I am currently working with genomic data from bottlenose dolphins generated through ddRAD sequencing. I'm currently filtering the biallelic SNP data. Right now I'm looking at linkage disequilibrium using vcftools to calculate the R^2 value between two SNPs. The output is straightforward with three columns for the positions of the SNPs being tested, one column for the number of individuals sharing this SNP and the corresponding R^2 value:
CHR POS1 POS2 N_INDV R^2
NW_017842120.1 105522 1040442 133 0.00322423
NW_017842131.1 28704 680111 149 0.0187932
NW_017842131.1 28704 947810 115 0.00176315
NW_017842131.1 28704 1877729 143 0.00398911
NW_017842131.1 28704 2027166 132 0.00220472
NW_017842131.1 28704 2484385 160 0.00376784
NW_017842131.1 28704 3216074 161 0.000317002
NW_017842131.1 28704 3300206 160 0.00379328
NW_017842131.1 28704 3378162 157 0.00476654
and in the course of this several questions popped up:
Should I calculate an adjusted R^2 value for large numbers of observations or does vcftools already provide the adjusted value? Didn't find any pointers in the vcftools manual as to how the R^2 value is being calculated except that it's done in a similar fashion as in PLINK.

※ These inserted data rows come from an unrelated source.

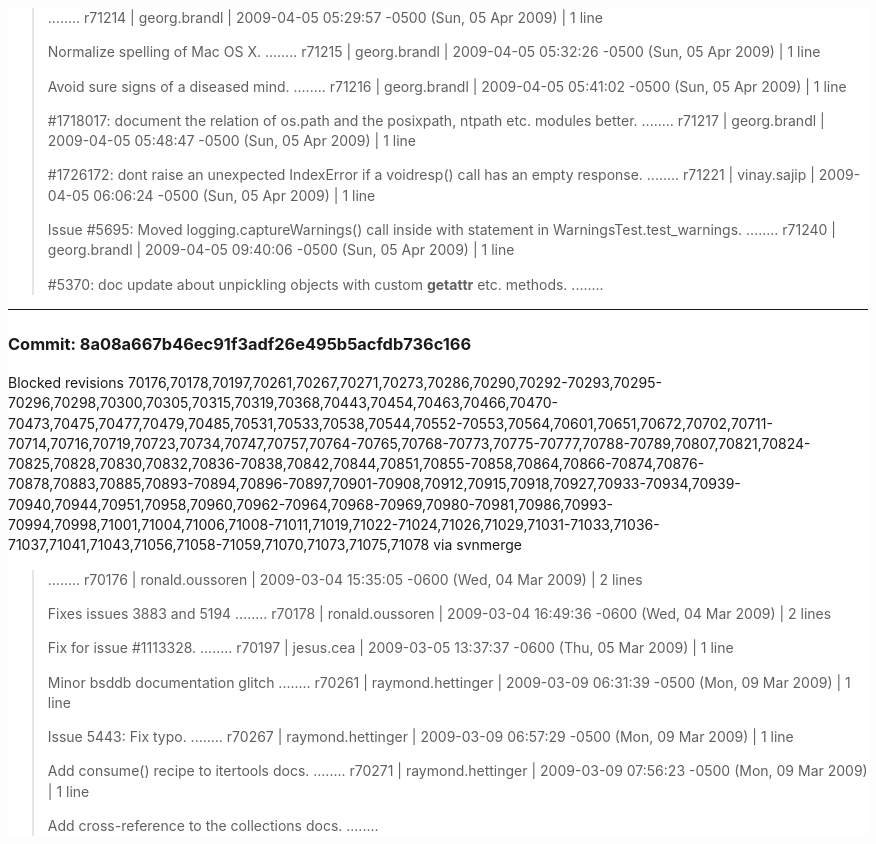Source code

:  > ........
 >   r71214 | georg.brandl | 2009-04-05 05:29:57 -0500 (Sun, 05 Apr 2009) | 1 line
 > 
 >   Normalize spelling of Mac OS X.
 > ........
 >   r71215 | georg.brandl | 2009-04-05 05:32:26 -0500 (Sun, 05 Apr 2009) | 1 line
 > 
 >   Avoid sure signs of a diseased mind.
 > ........
 >   r71216 | georg.brandl | 2009-04-05 05:41:02 -0500 (Sun, 05 Apr 2009) | 1 line
 > 
 >   #1718017: document the relation of os.path and the posixpath, ntpath etc. modules better.
 > ........
 >   r71217 | georg.brandl | 2009-04-05 05:48:47 -0500 (Sun, 05 Apr 2009) | 1 line
 > 
 >   #1726172: dont raise an unexpected IndexError if a voidresp() call has an empty response.
 > ........
 >   r71221 | vinay.sajip | 2009-04-05 06:06:24 -0500 (Sun, 05 Apr 2009) | 1 line
 > 
 >   Issue #5695: Moved logging.captureWarnings() call inside with statement in WarningsTest.test_warnings.
 > ........
 >   r71240 | georg.brandl | 2009-04-05 09:40:06 -0500 (Sun, 05 Apr 2009) | 1 line
 > 
 >   #5370: doc update about unpickling objects with custom __getattr__ etc. methods.
 > ........
-----------------------------------------------------


### Commit: 8a08a667b46ec91f3adf26e495b5acfdb736c166
Blocked revisions 70176,70178,70197,70261,70267,70271,70273,70286,70290,70292-70293,70295-70296,70298,70300,70305,70315,70319,70368,70443,70454,70463,70466,70470-70473,70475,70477,70479,70485,70531,70533,70538,70544,70552-70553,70564,70601,70651,70672,70702,70711-70714,70716,70719,70723,70734,70747,70757,70764-70765,70768-70773,70775-70777,70788-70789,70807,70821,70824-70825,70828,70830,70832,70836-70838,70842,70844,70851,70855-70858,70864,70866-70874,70876-70878,70883,70885,70893-70894,70896-70897,70901-70908,70912,70915,70918,70927,70933-70934,70939-70940,70944,70951,70958,70960,70962-70964,70968-70969,70980-70981,70986,70993-70994,70998,71001,71004,71006,71008-71011,71019,71022-71024,71026,71029,71031-71033,71036-71037,71041,71043,71056,71058-71059,71070,71073,71075,71078 via svnmerge
 > 
 > ........
 >   r70176 | ronald.oussoren | 2009-03-04 15:35:05 -0600 (Wed, 04 Mar 2009) | 2 lines
 > 
 >   Fixes issues 3883 and 5194
 > ........
 >   r70178 | ronald.oussoren | 2009-03-04 16:49:36 -0600 (Wed, 04 Mar 2009) | 2 lines
 > 
 >   Fix for issue #1113328.
 > ........
 >   r70197 | jesus.cea | 2009-03-05 13:37:37 -0600 (Thu, 05 Mar 2009) | 1 line
 > 
 >   Minor bsddb documentation glitch
 > ........
 >   r70261 | raymond.hettinger | 2009-03-09 06:31:39 -0500 (Mon, 09 Mar 2009) | 1 line
 > 
 >   Issue 5443: Fix typo.
 > ........
 >   r70267 | raymond.hettinger | 2009-03-09 06:57:29 -0500 (Mon, 09 Mar 2009) | 1 line
 > 
 >   Add consume() recipe to itertools docs.
 > ........
 >   r70271 | raymond.hettinger | 2009-03-09 07:56:23 -0500 (Mon, 09 Mar 2009) | 1 line
 > 
 >   Add cross-reference to the collections docs.
 > ........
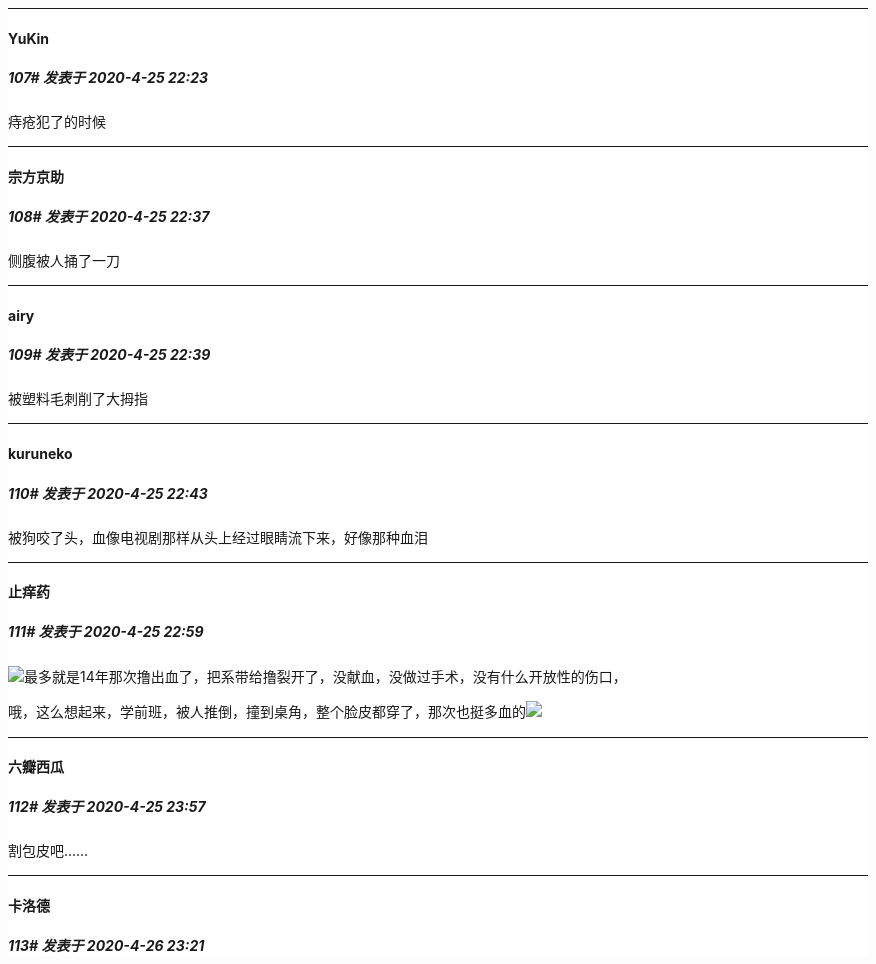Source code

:-----

####  YuKin  
##### 107#       发表于 2020-4-25 22:23


痔疮犯了的时候


-----

####  宗方京助  
##### 108#       发表于 2020-4-25 22:37


侧腹被人捅了一刀


-----

####  airy  
##### 109#       发表于 2020-4-25 22:39


被塑料毛刺削了大拇指


-----

####  kuruneko  
##### 110#       发表于 2020-4-25 22:43


被狗咬了头，血像电视剧那样从头上经过眼睛流下来，好像那种血泪


-----

####  止痒药  
##### 111#       发表于 2020-4-25 22:59


<img src="https://static.saraba1st.com/image/smiley/face2017/067.png" referrerpolicy="no-referrer">最多就是14年那次撸出血了，把系带给撸裂开了，没献血，没做过手术，没有什么开放性的伤口，

哦，这么想起来，学前班，被人推倒，撞到桌角，整个脸皮都穿了，那次也挺多血的<img src="https://static.saraba1st.com/image/smiley/face2017/067.png" referrerpolicy="no-referrer">


-----

####  六瓣西瓜  
##### 112#       发表于 2020-4-25 23:57


割包皮吧……


-----

####  卡洛德  
##### 113#       发表于 2020-4-26 23:21
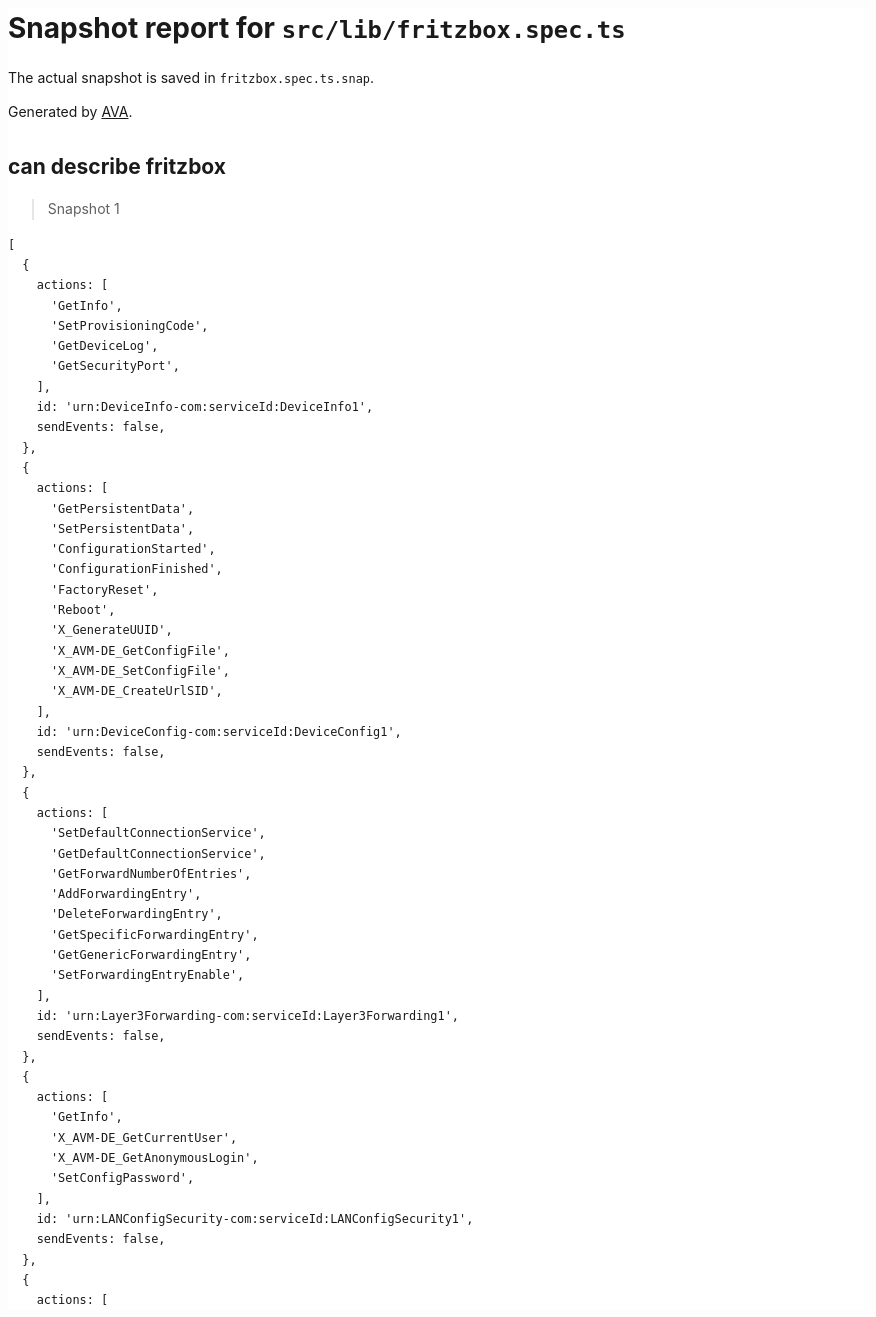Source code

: # Snapshot report for `src/lib/fritzbox.spec.ts`

The actual snapshot is saved in `fritzbox.spec.ts.snap`.

Generated by [AVA](https://ava.li).

## can describe fritzbox

> Snapshot 1

    [
      {
        actions: [
          'GetInfo',
          'SetProvisioningCode',
          'GetDeviceLog',
          'GetSecurityPort',
        ],
        id: 'urn:DeviceInfo-com:serviceId:DeviceInfo1',
        sendEvents: false,
      },
      {
        actions: [
          'GetPersistentData',
          'SetPersistentData',
          'ConfigurationStarted',
          'ConfigurationFinished',
          'FactoryReset',
          'Reboot',
          'X_GenerateUUID',
          'X_AVM-DE_GetConfigFile',
          'X_AVM-DE_SetConfigFile',
          'X_AVM-DE_CreateUrlSID',
        ],
        id: 'urn:DeviceConfig-com:serviceId:DeviceConfig1',
        sendEvents: false,
      },
      {
        actions: [
          'SetDefaultConnectionService',
          'GetDefaultConnectionService',
          'GetForwardNumberOfEntries',
          'AddForwardingEntry',
          'DeleteForwardingEntry',
          'GetSpecificForwardingEntry',
          'GetGenericForwardingEntry',
          'SetForwardingEntryEnable',
        ],
        id: 'urn:Layer3Forwarding-com:serviceId:Layer3Forwarding1',
        sendEvents: false,
      },
      {
        actions: [
          'GetInfo',
          'X_AVM-DE_GetCurrentUser',
          'X_AVM-DE_GetAnonymousLogin',
          'SetConfigPassword',
        ],
        id: 'urn:LANConfigSecurity-com:serviceId:LANConfigSecurity1',
        sendEvents: false,
      },
      {
        actions: [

In order to test for significance I can simply calculate the F-statistic with the corresponding dfs (df1 = 1 and df2 = n - 1)?
The resulting p-values from the F-test will likely have to be adjusted (Bonferroni or Holm). Should I do this per scaffold or across all SNPs? I'm assuming per scaffold since SNPs on different 'chromosomes'/scaffolds weren't tested against each other?